If $G=\{1, a, b, c\}$ is a group and $|g|<4 \forall g\in G$, show the group is abelian.

Question

I was working on this exercise from Dummit and Foote's abstract algebra today:

Exercise 1.1.36

Assume $G=\{1, a, b, c\}$ is a group of order 4 with identity 1. Assume also that $G$ has no elements of order 4 (so every element has order $\leq 3$. Use the cancellation laws to show that there is a unique group table for $G$. Deduce that $G$ is abelian.

Now, I got stuck in my workings. Since it's an even ordered group we can assume $|a|=2$ (there must be such an element so at most we need a re-labeling). This gives us 2 options: $|b|=|c|=2$, making the group abelian. Or the option $|b|=3$, in which case $b^2=c$.

This is how far I got on my own, and I couldn't figure out how to continue from here on out, so I went ahead and searched for a solution manual, which gave the following response:

Exercise 1.1.36

We know that at least one element must be its own inverse from exercise 1.1.31. WLOG, assume that this element is $a$. From 1.1.31 we know that $b$ is its own inverse iff $c$ is its own inverse: if both are their own inverses, then the group is abelian by 1.1.25 and we are done.

If neither $b$ nor $c$ are their own inverses, then they must have order $3$ $(b^3 = c^3 = 1)$. We cannot have $b^2=b$ (for we would have $o(b) = 1$) or $b^2= 1$ (for we would have $o(b) = 2$) or $b^2=a$ (for we would have $b=b$, $b^2=a$, $b^3=ab$, $b^4=a^2= 1$ so that $o(b) = > 4$) so we must have $b^2=c$. And this gives us a contradiction, since it would imply that $o(b^2) =o(c) =o(b)$.

My problem with this proof is: Why is this last point a contradiction? If $c= b^2$, then $c^2 = b^4 = b$, $c^3 = b^6 = b^3b^3 = 1$. This seems really reasonable to me.

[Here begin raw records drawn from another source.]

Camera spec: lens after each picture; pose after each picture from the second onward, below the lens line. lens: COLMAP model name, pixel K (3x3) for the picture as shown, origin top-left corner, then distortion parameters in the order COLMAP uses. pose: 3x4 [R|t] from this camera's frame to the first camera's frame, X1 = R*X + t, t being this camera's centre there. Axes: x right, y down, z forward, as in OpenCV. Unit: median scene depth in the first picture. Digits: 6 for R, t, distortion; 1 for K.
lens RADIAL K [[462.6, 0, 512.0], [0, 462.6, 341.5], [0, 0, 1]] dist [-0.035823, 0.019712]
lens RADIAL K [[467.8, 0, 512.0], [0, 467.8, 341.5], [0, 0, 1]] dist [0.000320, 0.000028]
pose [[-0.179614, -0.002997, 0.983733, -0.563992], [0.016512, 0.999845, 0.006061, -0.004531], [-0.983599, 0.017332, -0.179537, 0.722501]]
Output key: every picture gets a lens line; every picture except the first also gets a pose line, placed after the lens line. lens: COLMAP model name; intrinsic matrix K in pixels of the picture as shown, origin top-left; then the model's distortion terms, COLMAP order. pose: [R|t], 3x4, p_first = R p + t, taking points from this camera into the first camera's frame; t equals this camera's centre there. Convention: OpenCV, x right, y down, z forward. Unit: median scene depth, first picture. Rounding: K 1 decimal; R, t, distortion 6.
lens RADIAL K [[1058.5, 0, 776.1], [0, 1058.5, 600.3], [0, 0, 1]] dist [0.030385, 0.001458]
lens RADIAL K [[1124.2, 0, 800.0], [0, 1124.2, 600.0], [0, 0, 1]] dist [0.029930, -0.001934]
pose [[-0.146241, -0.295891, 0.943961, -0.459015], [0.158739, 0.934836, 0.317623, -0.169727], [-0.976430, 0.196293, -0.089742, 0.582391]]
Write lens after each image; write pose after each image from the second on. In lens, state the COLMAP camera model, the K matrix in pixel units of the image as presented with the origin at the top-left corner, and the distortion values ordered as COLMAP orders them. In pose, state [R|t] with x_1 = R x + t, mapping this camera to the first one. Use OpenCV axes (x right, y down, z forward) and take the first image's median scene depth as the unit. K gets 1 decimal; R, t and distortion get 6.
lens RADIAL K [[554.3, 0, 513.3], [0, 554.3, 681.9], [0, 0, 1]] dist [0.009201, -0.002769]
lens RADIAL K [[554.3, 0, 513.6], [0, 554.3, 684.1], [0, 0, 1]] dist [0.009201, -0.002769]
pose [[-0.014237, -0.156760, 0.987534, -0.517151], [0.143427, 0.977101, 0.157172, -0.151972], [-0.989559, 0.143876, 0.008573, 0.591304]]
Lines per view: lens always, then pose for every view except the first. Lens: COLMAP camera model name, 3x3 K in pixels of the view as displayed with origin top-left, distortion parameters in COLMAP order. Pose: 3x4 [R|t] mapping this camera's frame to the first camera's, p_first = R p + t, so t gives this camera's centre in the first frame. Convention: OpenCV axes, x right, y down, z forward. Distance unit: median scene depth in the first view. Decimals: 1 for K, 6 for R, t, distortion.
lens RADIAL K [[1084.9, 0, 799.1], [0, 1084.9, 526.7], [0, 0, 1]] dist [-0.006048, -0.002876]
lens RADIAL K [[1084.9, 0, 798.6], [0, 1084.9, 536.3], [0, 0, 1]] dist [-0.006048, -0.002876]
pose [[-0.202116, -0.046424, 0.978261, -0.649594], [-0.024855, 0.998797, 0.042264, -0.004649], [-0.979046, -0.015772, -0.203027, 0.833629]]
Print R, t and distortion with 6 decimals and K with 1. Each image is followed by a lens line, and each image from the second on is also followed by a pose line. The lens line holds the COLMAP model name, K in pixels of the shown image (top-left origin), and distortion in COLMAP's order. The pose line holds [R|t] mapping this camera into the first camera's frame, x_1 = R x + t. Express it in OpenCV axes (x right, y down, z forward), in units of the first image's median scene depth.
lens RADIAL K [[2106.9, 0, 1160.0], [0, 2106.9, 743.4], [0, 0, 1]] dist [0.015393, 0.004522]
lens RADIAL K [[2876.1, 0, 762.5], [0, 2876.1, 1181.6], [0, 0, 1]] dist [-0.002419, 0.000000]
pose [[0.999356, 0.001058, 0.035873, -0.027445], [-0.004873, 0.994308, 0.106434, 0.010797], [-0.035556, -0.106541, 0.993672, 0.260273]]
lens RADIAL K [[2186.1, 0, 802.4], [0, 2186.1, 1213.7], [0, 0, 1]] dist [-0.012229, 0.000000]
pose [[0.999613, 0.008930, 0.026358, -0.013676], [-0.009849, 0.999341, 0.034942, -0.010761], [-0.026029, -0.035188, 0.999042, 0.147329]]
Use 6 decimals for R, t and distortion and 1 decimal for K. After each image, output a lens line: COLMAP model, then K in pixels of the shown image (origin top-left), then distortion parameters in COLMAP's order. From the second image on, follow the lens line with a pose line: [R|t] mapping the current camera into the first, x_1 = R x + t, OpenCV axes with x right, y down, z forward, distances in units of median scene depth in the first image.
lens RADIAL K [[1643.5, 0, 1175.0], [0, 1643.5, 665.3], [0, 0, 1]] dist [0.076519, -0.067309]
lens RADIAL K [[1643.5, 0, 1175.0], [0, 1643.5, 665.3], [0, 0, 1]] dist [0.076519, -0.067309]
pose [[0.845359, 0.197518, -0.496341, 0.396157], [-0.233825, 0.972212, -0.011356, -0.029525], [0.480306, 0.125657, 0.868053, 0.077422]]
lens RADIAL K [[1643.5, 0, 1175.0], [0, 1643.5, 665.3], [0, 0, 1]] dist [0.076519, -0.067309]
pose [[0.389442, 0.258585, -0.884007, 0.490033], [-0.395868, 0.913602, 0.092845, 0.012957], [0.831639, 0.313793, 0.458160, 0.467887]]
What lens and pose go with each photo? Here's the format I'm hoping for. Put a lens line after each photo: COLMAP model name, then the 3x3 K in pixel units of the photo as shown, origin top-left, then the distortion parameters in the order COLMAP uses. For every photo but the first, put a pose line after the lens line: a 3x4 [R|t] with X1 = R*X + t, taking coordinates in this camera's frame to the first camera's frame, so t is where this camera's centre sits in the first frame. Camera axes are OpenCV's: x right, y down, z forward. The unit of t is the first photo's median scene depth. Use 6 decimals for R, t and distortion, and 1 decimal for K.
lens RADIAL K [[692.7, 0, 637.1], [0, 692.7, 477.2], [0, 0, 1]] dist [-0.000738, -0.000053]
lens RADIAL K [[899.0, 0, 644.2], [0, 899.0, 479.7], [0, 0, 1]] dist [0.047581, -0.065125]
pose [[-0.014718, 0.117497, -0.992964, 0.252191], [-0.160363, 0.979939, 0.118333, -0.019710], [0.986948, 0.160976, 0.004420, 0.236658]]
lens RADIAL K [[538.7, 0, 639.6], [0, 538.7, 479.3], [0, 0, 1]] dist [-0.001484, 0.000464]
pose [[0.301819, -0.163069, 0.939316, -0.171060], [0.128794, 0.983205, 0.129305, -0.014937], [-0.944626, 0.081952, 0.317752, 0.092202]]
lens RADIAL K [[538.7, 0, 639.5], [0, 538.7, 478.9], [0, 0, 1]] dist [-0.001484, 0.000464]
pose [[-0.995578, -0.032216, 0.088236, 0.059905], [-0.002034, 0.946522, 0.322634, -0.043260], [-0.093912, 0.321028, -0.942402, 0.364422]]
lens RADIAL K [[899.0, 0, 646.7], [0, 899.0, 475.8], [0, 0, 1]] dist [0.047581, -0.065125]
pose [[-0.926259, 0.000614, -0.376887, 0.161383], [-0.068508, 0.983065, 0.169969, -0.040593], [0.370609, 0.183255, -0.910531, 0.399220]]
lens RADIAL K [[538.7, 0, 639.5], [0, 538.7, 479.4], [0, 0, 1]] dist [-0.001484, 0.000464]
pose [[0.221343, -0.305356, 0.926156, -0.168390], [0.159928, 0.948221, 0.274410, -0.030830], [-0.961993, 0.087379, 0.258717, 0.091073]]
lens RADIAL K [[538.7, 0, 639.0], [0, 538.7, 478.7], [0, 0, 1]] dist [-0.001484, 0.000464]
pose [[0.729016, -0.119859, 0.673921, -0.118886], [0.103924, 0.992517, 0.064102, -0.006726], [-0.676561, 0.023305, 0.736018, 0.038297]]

It'd be great if someone could explain this to me.

Answer 1

A relation $b^3=e$ in a group $G$ of order $4$ implies that $b=e$, which is a contradiction. Indeed, $b^3=e$ means either $o(b)=3$, which is impossible, because the order of an element must divide the order of the group, which is $4$. But $o(b)=2$ is also impossible, because of $b^2=e$ would imply $b^3=b\neq e$. So this is the contradiction in your proof.

Answer 2

The option $|b|=3$ can obviously be discarded because the group has order $4$.

Without resorting to Lagrange’s theorem, if the order of $b$ is $3$, then $b^3=1$ and $(b^2)^2=b$. Since $a$ has order $2$, the possibilities are $b^2=b$ or $b^2=c$. The former leads to $b=1$, a contradiction. Therefore $b^2=c$ and also $c$ has order $3$.

Thus the group is $\{1,a,b,b^2\}$. Note that $ab$ can only be $1$: from $ab=a$ we get $b=1$; from $ab=b$, $a=1$; from $ab=b^2$, $a=b$. However $ab=1$ implies $b=a^{-1}=a$. Contradiction.

We could also build the Cayley table; cancellation implies that every row and column cannot contain repeated elements. The top row and left column are just for naming, they don't belong to the table proper. \begin{array}{c|cccc} & 1 & a & b & c \\ \hline 1 & 1 & a & b & c \\ a & a & 1 \\ b & b & \\ c & c & \end{array} The product $ab$ cannot be $b$, so it must be $c$; similarly, $ba=c$; this also force $ac=b$ and $ca=b$: \begin{array}{c|cccc} & 1 & a & b & c \\ \hline 1 & 1 & a & b & c \\ a & a & 1 & c & b\\ b & b & c & \\ c & c & b & \end{array} If $b^2\ne1$, then it must be $a$ (because $c$ already appears in the same row). But this forces $b$ to have order $4$, because then $b^3=bb^2=ba=c\ne1$. \begin{array}{c|cccc} & 1 & a & b & c \\ \hline 1 & 1 & a & b & c \\ a & a & 1 & c & b\\ b & b & c & 1 &\\ c & c & b & \end{array} Now the three empty slots are forced: \begin{array}{c|cccc} & 1 & a & b & c \\ \hline 1 & 1 & a & b & c \\ a & a & 1 & c & b \\ b & b & c & 1 & a \\ c & c & b & a & 1 \end{array} Thus the operation is commutative.